STREAMS, WETLANDS, AND RARE MARL MARSHES:
Rockwool proposes to withdraw 125 thousand gallons of water per day initially and then up to 500 thousand gallons of water per day. The internal underground drainage systems in karst areas are very sensitive to extraction. Removing this quantity of water from the aquifers can have very serious and unpredictable adverse consequences. Lowering of water tables can affect the hydrologic equilibrium of local streams as well as wetlands, including rare marl marshes, at substantial distances from the point of extraction. The potential impact is loss of critical wetland and riparian habitat for threatened and endangered species of plants and other forms of wildlife.
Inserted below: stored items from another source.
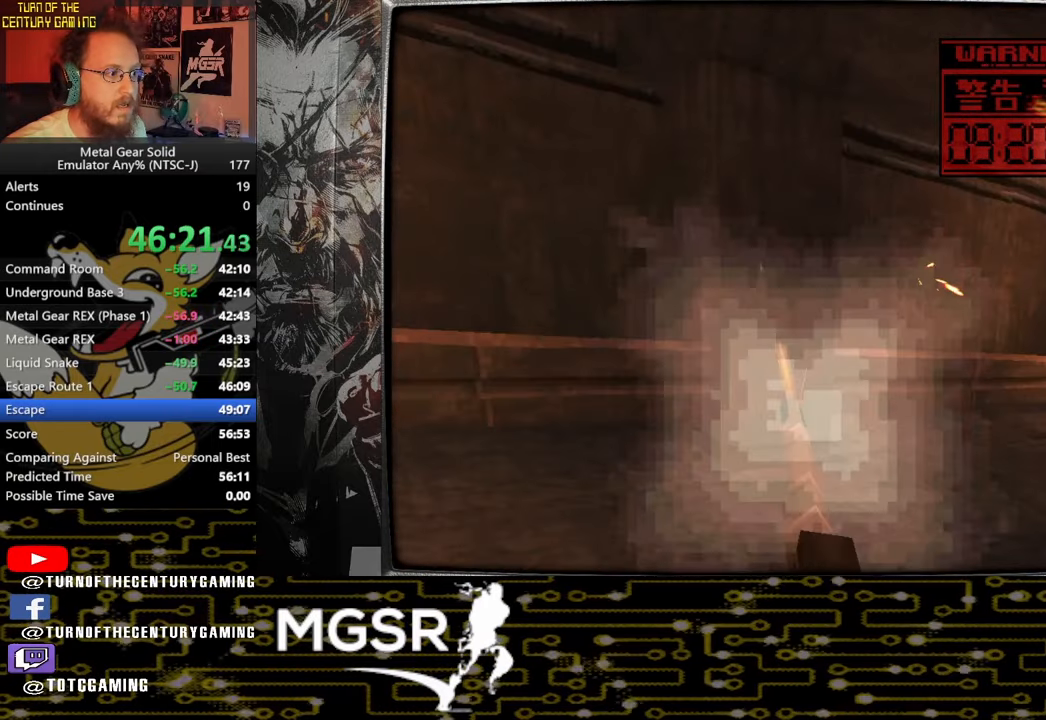
{"buttons": ["SQUARE", "TRIANGLE"], "left_stick": "center", "right_stick": "center", "events": [[83, "left_stick", "center"]]}
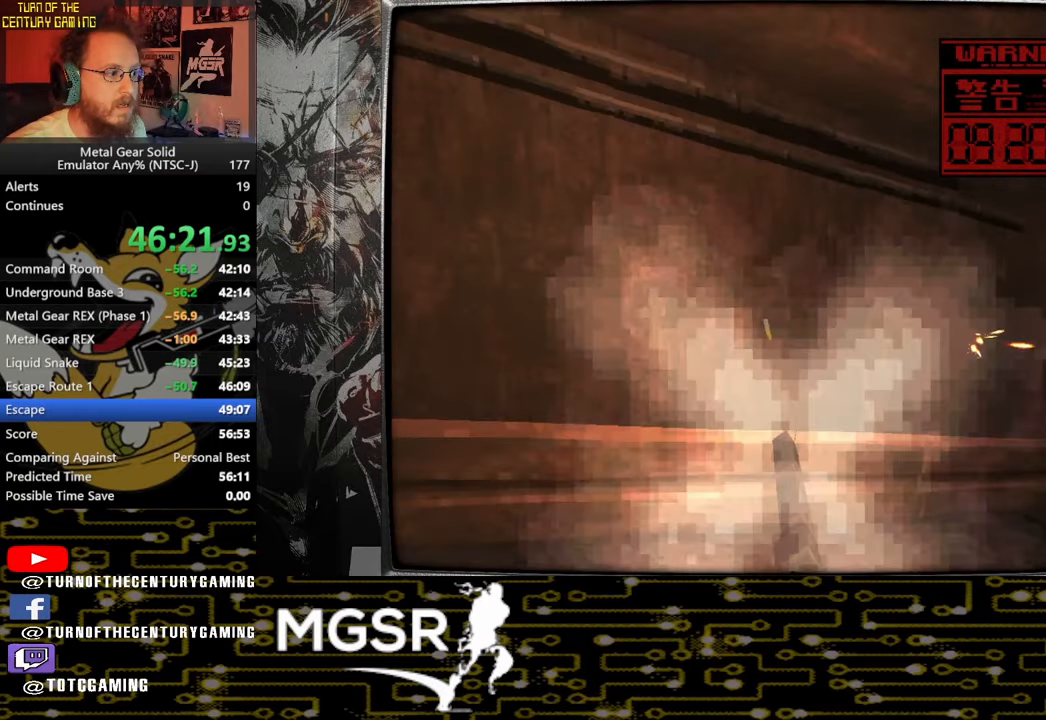
{"buttons": ["SQUARE", "TRIANGLE"], "left_stick": "down", "right_stick": "center", "events": [[267, "left_stick", "down"]]}
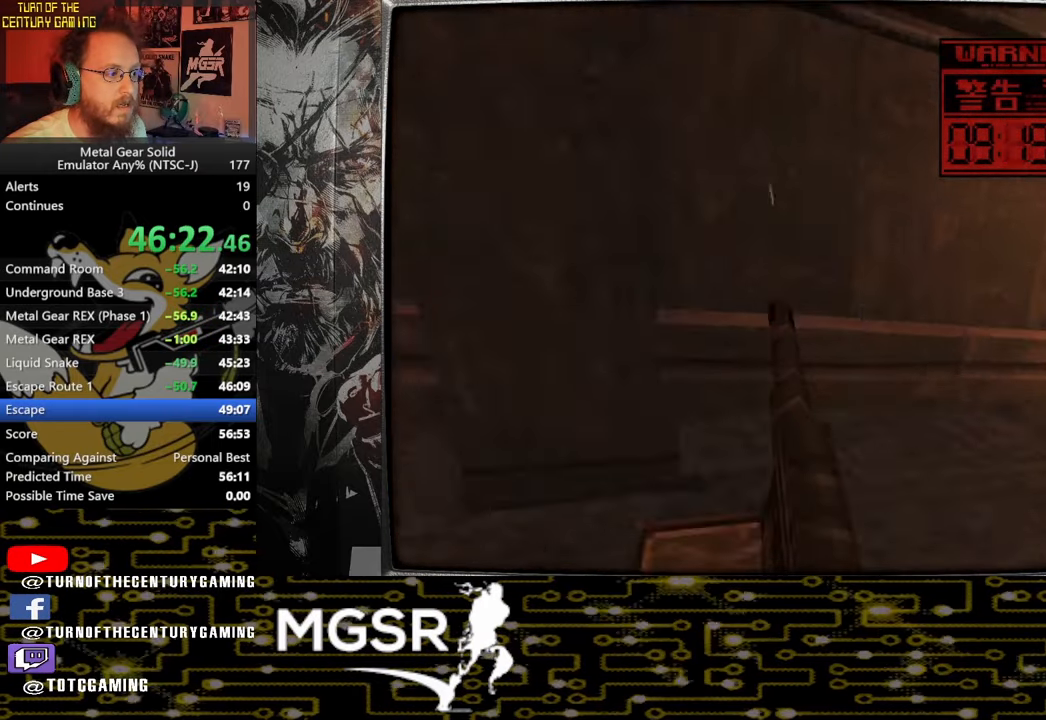
{"buttons": ["SQUARE", "TRIANGLE"], "left_stick": "center", "right_stick": "center", "events": [[367, "left_stick", "center"]]}
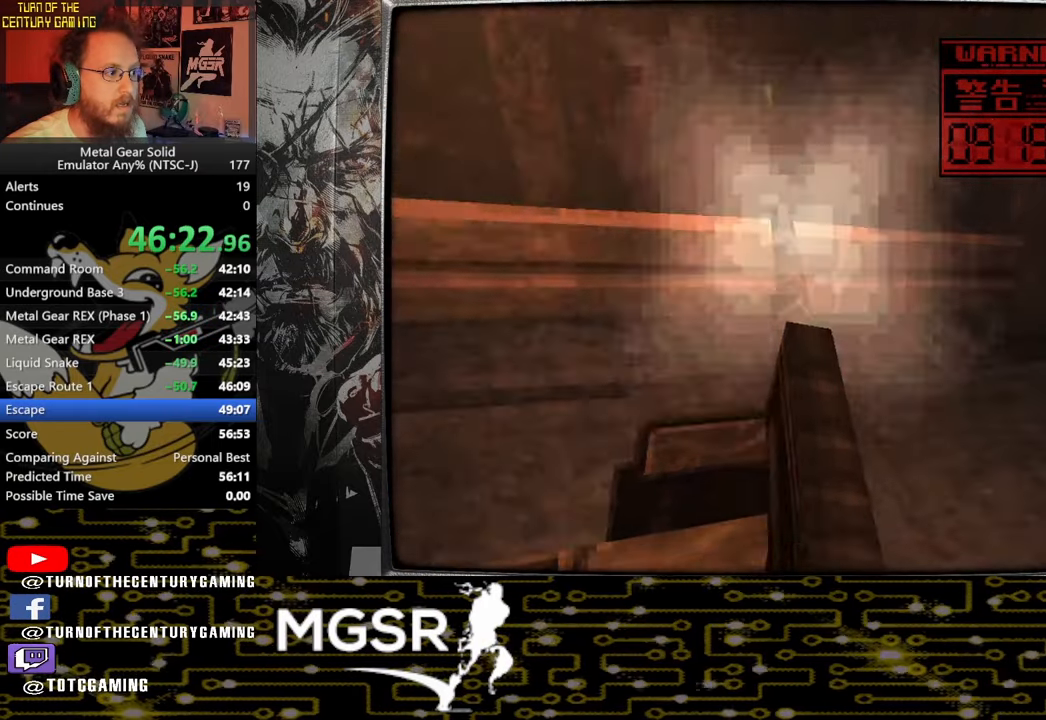
{"buttons": ["SQUARE", "TRIANGLE"], "left_stick": "center", "right_stick": "center", "events": []}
ENDANGERED, THREATENED, AND RARE SPECIES:
In Jefferson County twenty-seven rare species live in the marl marshes. There is also one federally-listed Threatened Species: the Madison Cave Isopod, a small crustacean that lives in groundwater and has been documented in three locations, including two sites near the Rockwool factory. The WVDNR identifies several “High Quality and State Mussel Streams” including Evitts Run, Bullskin Run, Elks Run, and Long Marsh Run. The USFWS and the WVDNR also maintain lists of species of concern which includes the Baltimore Checker spot butterfly and Sedge Wren.
Jefferson County is positioned on the Atlantic Flyway and immediately to the east of the Allegheny Front. Many migrating birds take advantage of the winds from the mountains and ridges of the Appalachian range to mitigate the challenges to their biennial long-distance flights. Migratory birds are protected under the Migratory Bird Treaty Act, which not only protects the birds themselves but also sets stipulations to protect habitats necessary for the birds’ survival. According to Suzanne Offutt, Board President of the Potomac Valley Audubon Society air emissions from the Rockwool factory, especially particulate matter, will create hazards to migrating birds using the Atlantic Flyway.